Task item – Copy the text of every entry below word for word, keeping each line as it appears, and leave the pictures out of your answer.

*** Dataset content Section Begins ***

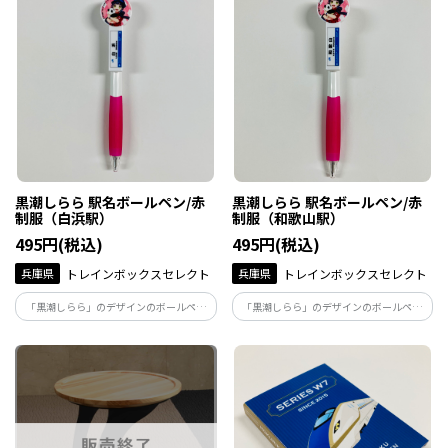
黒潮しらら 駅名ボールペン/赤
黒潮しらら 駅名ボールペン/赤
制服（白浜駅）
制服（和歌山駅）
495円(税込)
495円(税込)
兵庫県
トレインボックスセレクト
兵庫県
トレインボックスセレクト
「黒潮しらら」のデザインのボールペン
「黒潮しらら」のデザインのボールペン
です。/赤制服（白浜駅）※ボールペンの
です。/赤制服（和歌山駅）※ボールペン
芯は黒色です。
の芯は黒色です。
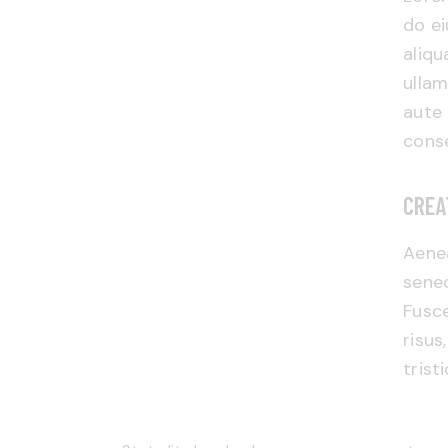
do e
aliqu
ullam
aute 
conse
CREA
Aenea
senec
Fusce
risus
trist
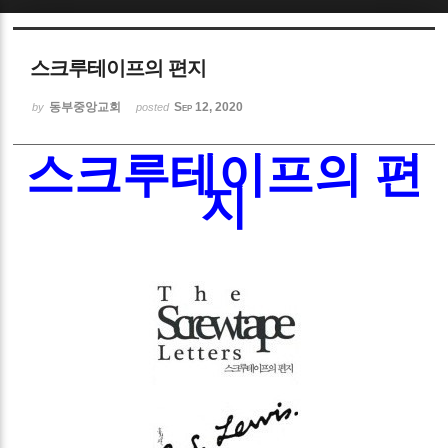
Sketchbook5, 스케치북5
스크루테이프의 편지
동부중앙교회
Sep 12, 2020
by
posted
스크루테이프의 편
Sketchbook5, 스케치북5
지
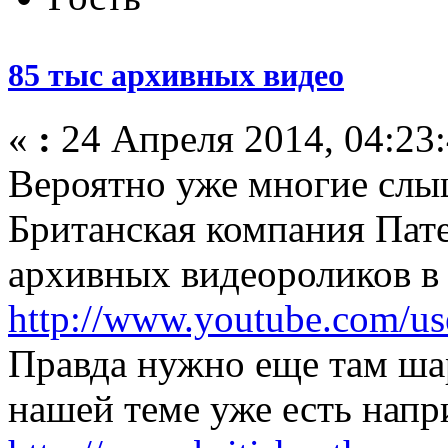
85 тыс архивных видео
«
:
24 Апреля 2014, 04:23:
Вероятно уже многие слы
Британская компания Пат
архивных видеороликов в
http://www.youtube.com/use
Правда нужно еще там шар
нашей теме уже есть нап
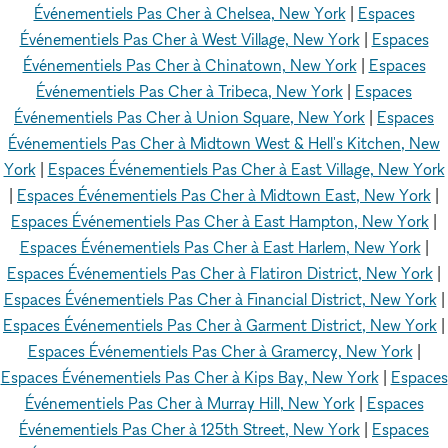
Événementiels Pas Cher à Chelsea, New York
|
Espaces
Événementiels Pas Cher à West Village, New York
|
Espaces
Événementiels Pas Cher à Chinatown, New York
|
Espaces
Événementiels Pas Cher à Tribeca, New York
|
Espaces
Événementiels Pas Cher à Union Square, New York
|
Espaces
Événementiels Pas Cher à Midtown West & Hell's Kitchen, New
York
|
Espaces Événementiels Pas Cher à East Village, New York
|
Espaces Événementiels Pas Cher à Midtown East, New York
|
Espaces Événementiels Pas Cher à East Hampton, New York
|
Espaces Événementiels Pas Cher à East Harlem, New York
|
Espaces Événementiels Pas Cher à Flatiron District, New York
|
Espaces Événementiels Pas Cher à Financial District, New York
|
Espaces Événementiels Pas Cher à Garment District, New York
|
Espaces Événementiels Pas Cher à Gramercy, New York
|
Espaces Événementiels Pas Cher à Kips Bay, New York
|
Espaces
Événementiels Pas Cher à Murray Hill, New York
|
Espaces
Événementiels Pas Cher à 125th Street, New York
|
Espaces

*** Dataset content Section Ends ***

Answer below –
黒潮しらら 駅名ボールペン/赤
黒潮しらら 駅名ボールペン/赤
制服（白浜駅）
制服（和歌山駅）
495円(税込)
495円(税込)
兵庫県
トレインボックスセレクト
兵庫県
トレインボックスセレクト
「黒潮しらら」のデザインのボールペン
「黒潮しらら」のデザインのボールペン
です。/赤制服（白浜駅）※ボールペンの
です。/赤制服（和歌山駅）※ボールペン
芯は黒色です。
の芯は黒色です。
do e
aliqu
ullam
aute 
conse
CREA
Aenea
senec
Fusce
risus
trist
Sketchbook5, 스케치북5
스크루테이프의 편지
동부중앙교회
Sep 12, 2020
by
posted
스크루테이프의 편
Sketchbook5, 스케치북5
지
85 тыс архивных видео
«
:
24 Апреля 2014, 04:23:
Вероятно уже многие слы
Британская компания Пат
архивных видеороликов в
http://www.youtube.com/use
Правда нужно еще там шар
нашей теме уже есть нап
Événementiels Pas Cher à Chelsea, New York
|
Espaces
Événementiels Pas Cher à West Village, New York
|
Espaces
Événementiels Pas Cher à Chinatown, New York
|
Espaces
Événementiels Pas Cher à Tribeca, New York
|
Espaces
Événementiels Pas Cher à Union Square, New York
|
Espaces
Événementiels Pas Cher à Midtown West & Hell's Kitchen, New
York
|
Espaces Événementiels Pas Cher à East Village, New York
|
Espaces Événementiels Pas Cher à Midtown East, New York
|
Espaces Événementiels Pas Cher à East Hampton, New York
|
Espaces Événementiels Pas Cher à East Harlem, New York
|
Espaces Événementiels Pas Cher à Flatiron District, New York
|
Espaces Événementiels Pas Cher à Financial District, New York
|
Espaces Événementiels Pas Cher à Garment District, New York
|
Espaces Événementiels Pas Cher à Gramercy, New York
|
Espaces Événementiels Pas Cher à Kips Bay, New York
|
Espaces
Événementiels Pas Cher à Murray Hill, New York
|
Espaces
Événementiels Pas Cher à 125th Street, New York
|
Espaces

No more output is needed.